MÜSLÜMAN ÜLKELER DAHA FAAL OLMALI

  • hiç bir Müslüman ülke olimpiyat düzenlemedi. niye?
– Bu mevzuda yalnızca Milletlerarası Olimpiyat Komitesi’ni (IOC) eleştirmek bizim gelişimimizi maniler. Müslüman ülkelerin sporda daha fazla aktif olmaları, daha fazla atlet ve şampiyonlar yetiştirmeleri gerekiyor. Müslüman ülkelerin başarısı arttıkça, milletlerarası federasyonlarda ve IOC’de daha fazla Müslüman yöneticilerin nazaranv yapması, 1896’dan beri süregelen bu garip durumu engelleyecekti.


Ekrem İmamoğlu, İhtilal Demirel ve Galip Öztürk’ün sorularını yanıtladı.

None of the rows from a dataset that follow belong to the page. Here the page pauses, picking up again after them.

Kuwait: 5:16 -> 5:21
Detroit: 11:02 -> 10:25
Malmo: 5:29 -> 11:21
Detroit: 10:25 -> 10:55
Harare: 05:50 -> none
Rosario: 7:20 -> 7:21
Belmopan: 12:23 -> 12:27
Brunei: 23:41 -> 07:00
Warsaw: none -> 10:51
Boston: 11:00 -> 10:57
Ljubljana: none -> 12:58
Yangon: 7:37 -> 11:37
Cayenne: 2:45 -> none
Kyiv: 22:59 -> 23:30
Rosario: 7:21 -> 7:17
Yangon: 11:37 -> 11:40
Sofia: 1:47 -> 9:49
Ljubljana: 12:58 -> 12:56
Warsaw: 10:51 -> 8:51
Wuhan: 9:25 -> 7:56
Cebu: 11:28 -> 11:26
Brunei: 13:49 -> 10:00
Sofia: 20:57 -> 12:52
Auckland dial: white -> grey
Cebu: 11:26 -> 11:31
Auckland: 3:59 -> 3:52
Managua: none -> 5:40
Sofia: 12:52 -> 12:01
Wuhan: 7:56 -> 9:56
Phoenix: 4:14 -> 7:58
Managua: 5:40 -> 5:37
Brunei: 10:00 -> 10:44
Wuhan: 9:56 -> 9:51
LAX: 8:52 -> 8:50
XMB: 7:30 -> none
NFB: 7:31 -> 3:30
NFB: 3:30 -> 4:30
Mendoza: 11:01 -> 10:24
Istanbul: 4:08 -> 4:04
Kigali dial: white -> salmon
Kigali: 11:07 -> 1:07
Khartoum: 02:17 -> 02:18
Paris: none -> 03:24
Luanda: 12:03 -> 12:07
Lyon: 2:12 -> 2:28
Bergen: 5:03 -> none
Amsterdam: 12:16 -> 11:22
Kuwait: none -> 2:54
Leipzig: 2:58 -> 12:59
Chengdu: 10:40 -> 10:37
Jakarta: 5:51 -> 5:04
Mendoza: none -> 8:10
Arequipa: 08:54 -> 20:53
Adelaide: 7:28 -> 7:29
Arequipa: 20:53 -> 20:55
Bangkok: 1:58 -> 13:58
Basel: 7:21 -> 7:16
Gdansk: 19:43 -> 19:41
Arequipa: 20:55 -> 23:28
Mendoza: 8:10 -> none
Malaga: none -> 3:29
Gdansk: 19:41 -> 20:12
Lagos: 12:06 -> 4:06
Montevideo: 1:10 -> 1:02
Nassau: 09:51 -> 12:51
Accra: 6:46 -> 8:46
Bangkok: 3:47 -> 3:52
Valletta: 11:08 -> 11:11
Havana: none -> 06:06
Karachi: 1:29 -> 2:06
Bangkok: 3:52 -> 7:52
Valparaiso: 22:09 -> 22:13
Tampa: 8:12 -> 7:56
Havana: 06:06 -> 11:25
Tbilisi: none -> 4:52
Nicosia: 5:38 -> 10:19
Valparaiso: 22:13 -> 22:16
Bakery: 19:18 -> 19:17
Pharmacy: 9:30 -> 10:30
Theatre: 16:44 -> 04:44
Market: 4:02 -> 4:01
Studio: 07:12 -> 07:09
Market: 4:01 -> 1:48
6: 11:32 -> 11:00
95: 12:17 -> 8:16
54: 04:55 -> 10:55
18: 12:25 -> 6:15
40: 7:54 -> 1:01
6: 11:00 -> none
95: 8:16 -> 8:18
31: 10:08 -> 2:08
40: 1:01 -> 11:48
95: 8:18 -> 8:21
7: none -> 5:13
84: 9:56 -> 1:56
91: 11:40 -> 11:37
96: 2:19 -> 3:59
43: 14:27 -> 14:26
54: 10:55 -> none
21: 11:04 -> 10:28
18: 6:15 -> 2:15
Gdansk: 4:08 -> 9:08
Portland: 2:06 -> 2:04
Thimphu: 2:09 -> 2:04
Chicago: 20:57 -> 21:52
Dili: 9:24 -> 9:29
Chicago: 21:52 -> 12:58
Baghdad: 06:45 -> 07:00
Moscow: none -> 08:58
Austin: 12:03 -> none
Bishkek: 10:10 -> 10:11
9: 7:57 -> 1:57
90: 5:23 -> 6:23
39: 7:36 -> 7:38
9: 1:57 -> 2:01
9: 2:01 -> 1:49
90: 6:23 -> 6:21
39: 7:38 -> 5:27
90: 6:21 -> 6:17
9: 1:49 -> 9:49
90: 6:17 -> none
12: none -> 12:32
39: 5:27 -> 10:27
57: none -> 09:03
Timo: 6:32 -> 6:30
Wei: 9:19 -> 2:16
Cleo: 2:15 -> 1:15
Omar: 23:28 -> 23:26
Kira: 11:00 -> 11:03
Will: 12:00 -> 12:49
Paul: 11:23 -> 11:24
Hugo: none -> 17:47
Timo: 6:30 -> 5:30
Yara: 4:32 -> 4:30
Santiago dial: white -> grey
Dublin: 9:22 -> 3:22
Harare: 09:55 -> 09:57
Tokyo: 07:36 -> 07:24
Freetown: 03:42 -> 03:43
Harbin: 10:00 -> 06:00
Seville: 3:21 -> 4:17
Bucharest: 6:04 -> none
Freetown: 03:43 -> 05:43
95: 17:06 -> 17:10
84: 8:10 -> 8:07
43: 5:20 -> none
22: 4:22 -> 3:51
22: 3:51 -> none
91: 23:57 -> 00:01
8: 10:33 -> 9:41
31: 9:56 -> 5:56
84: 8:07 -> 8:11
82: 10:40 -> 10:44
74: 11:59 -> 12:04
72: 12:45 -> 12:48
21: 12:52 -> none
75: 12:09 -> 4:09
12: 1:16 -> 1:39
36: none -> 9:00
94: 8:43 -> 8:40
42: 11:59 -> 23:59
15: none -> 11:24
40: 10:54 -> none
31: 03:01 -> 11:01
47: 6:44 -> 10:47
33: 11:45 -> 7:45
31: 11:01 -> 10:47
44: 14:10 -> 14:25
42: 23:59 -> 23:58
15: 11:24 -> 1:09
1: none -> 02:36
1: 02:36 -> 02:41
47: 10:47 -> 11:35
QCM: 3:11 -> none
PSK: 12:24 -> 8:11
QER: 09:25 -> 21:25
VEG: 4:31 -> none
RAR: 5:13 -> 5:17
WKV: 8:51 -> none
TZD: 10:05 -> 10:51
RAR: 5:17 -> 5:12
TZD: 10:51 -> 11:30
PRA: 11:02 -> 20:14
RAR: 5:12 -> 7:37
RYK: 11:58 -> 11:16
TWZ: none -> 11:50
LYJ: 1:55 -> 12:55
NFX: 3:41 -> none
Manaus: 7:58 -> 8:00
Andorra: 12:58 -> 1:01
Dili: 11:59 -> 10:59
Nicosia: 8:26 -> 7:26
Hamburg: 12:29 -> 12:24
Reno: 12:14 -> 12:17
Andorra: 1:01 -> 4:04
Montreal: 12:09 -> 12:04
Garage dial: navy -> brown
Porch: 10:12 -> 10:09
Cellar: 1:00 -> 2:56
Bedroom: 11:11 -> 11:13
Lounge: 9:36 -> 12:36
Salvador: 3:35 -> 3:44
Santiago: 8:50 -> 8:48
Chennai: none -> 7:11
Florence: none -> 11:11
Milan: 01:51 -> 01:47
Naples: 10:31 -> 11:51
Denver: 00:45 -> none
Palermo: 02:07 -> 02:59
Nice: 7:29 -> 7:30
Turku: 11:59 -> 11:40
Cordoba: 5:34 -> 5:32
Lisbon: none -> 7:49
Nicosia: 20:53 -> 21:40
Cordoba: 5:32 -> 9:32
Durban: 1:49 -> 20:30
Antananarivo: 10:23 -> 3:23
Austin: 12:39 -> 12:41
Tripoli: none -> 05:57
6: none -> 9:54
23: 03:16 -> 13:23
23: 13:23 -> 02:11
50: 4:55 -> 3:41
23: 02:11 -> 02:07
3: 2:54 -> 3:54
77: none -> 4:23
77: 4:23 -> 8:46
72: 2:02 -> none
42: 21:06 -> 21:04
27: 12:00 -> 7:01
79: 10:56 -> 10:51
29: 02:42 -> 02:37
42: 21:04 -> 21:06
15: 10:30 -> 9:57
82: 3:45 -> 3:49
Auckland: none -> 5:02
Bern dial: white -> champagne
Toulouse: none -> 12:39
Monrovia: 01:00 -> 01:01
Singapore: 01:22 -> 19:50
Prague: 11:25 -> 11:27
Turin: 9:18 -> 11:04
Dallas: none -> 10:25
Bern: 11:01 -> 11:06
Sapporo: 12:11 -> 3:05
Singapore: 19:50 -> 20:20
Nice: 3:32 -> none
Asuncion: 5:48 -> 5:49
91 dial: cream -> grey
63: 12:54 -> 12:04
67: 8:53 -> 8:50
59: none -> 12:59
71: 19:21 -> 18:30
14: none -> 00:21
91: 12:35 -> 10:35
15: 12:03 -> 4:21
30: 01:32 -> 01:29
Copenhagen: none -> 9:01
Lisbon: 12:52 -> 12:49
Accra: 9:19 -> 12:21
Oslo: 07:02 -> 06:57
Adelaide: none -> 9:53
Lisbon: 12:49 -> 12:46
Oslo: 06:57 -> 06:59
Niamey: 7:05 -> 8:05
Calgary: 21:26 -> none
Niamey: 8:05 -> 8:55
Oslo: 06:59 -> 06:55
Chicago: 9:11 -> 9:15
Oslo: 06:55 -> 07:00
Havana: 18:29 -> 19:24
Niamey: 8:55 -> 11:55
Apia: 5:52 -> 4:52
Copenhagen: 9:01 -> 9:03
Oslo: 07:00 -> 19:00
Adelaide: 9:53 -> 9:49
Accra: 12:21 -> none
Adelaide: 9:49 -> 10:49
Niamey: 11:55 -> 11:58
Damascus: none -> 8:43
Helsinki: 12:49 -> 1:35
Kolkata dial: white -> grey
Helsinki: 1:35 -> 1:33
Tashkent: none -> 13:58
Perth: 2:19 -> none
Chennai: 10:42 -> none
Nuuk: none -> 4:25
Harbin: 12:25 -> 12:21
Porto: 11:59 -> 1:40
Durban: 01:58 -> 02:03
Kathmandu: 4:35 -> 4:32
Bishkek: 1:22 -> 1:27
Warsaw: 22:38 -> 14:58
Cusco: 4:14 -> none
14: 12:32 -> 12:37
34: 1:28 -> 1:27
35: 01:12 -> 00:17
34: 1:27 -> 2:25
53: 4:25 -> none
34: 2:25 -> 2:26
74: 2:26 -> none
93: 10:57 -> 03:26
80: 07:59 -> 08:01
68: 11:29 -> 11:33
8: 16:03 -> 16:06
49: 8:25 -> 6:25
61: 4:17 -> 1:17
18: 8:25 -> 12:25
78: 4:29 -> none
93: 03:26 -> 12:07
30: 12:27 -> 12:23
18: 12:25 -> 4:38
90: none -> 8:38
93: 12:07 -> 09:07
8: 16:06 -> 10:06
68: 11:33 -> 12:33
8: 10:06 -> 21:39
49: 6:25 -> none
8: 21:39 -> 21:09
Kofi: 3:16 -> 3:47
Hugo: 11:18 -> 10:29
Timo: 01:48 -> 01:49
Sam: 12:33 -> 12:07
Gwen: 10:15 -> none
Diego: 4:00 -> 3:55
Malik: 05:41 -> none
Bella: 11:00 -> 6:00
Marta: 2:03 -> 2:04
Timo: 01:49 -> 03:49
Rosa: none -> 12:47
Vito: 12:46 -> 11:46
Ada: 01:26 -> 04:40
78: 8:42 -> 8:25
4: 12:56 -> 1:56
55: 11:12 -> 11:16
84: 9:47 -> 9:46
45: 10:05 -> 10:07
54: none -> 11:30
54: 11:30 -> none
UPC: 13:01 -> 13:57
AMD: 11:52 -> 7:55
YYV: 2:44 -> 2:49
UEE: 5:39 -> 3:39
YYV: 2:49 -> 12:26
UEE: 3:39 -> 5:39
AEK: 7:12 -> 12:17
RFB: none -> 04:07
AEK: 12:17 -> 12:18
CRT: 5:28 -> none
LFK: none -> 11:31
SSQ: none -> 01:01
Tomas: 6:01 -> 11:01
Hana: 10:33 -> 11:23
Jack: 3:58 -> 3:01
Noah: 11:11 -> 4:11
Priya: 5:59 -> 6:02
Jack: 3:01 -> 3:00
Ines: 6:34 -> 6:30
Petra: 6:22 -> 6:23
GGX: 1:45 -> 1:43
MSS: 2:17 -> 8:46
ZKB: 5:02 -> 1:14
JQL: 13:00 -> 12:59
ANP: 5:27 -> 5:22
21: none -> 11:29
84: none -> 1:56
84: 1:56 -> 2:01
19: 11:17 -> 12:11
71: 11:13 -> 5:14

KÖPRÜYE TRABZONSPOR BAYRAĞI

Bir Trabzonlu olan İmamoğlu’na Trabzonspor’u ve köprüye bayrağı da sorduk. İşte karşılığı:
“Doğduğum ve büyüdüğüm kent olmasının yanı sıra spor konusunda birfazlaca unsur imza atan bir kentin kadrosu. Doğal olarak gönülden bağlı olduğum ve bir süre bakılırsav de yaptığım kulübüm. Bayrak konusunda yetki Karayolları Genel Müdürlüğümüze ilişkin. Şahsi görüşüm, dünyaya da örnek olacak hoş bir uygulama olduğu istikametinde. İstanbul gruplarının haricinde Bursaspor’un da bayrağı asılmıştı diye hatırlıyorum. Trabzonspor’un da olabilir.”


  • Basketbolu sevdiğinizi biliyoruz. Kurucu yöneticilik de yaptınız. Öteki branşları izleme niyetiniz de var mı?
Bir program dahilinde her spora vakit ayırmaya çalışıyorum. Arkadaşlarımla birlikte gelecek karşılaşmalar için de hazırlıklarımızı yapıyoruz ve ziyaretlerimizi sıklaştırmayı planlıyoruz.

  • Son olarak, İstanbul halkına bildiriniz var mı?
En net ve dolaysız çağrım: Hangi şartta yaşıyor olurlarsa olsunlar, kesinlikle spor yapsınlar. Yalnızca izleyerek değil, spor yaparak ve çevrelerindekilerin de yapmasını teşvik ederek, hayatlarına spor katsınlar. Olimpiyat gayemiz, onların daha hayli hareket etmesini, ruhen ve bedenen daha sağlıklı olmalarını, spor yoluyla daha epey toplumsallaşmalarını sağlamak için bir araç. 16 milyonun daima bir arada spor yapması için daima birlikte çalışmamız, sağlıklı bir geleceği kurmamız manasına geliyor.